--- START ---
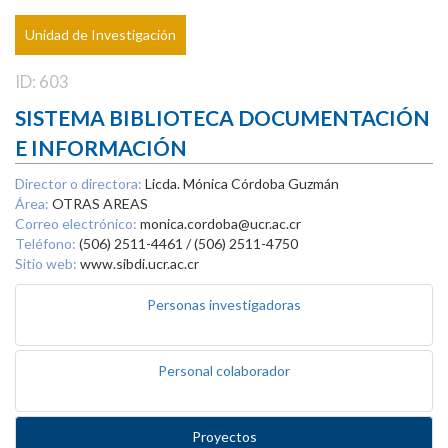
Unidad de Investigación
ID: 603
SISTEMA BIBLIOTECA DOCUMENTACIÓN
E INFORMACIÓN
Director o directora:
Licda. Mónica Córdoba Guzmán
Área:
OTRAS AREAS
Correo electrónico:
monica.cordoba@ucr.ac.cr
Teléfono:
(506) 2511-4461 / (506) 2511-4750
Sitio web:
www.sibdi.ucr.ac.cr
Personas investigadoras
Personal colaborador
Proyectos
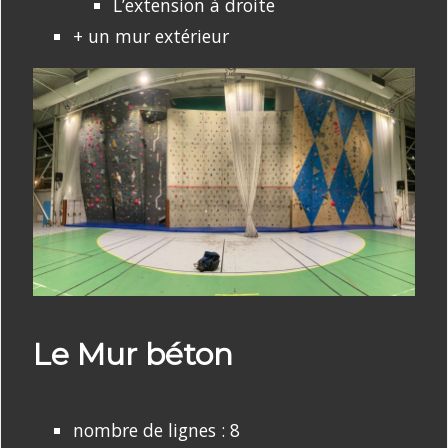
L’extension à droite
+ un mur extérieur
Le Mur béton
nombre de lignes : 8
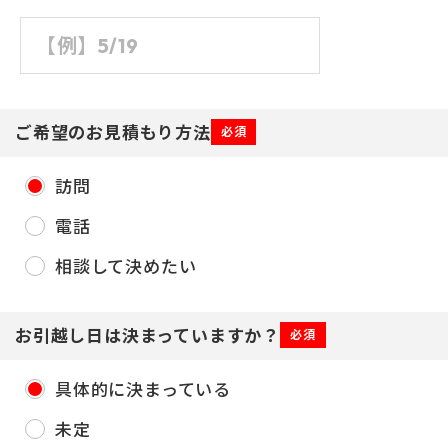
ご希望のお見積もり方法
必須
訪問
電話
相談して決めたい
お引越し日は決まっていますか？
必須
具体的に決まっている
未定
--- END ---
Rewrite the text from all of the data, replacing "Proyectos" with "Publicaciones" and keeping everything else the same. Leave the pictures out of your answer.

> [SOLUTION TO THIS TASK]
Unidad de Investigación
ID: 603
SISTEMA BIBLIOTECA DOCUMENTACIÓN
E INFORMACIÓN
Director o directora:
Licda. Mónica Córdoba Guzmán
Área:
OTRAS AREAS
Correo electrónico:
monica.cordoba@ucr.ac.cr
Teléfono:
(506) 2511-4461 / (506) 2511-4750
Sitio web:
www.sibdi.ucr.ac.cr
Personas investigadoras
Personal colaborador
Publicaciones
L’extension à droite
+ un mur extérieur
Le Mur béton
nombre de lignes : 8
ご希望のお見積もり方法
必須
訪問
電話
相談して決めたい
お引越し日は決まっていますか？
必須
具体的に決まっている
未定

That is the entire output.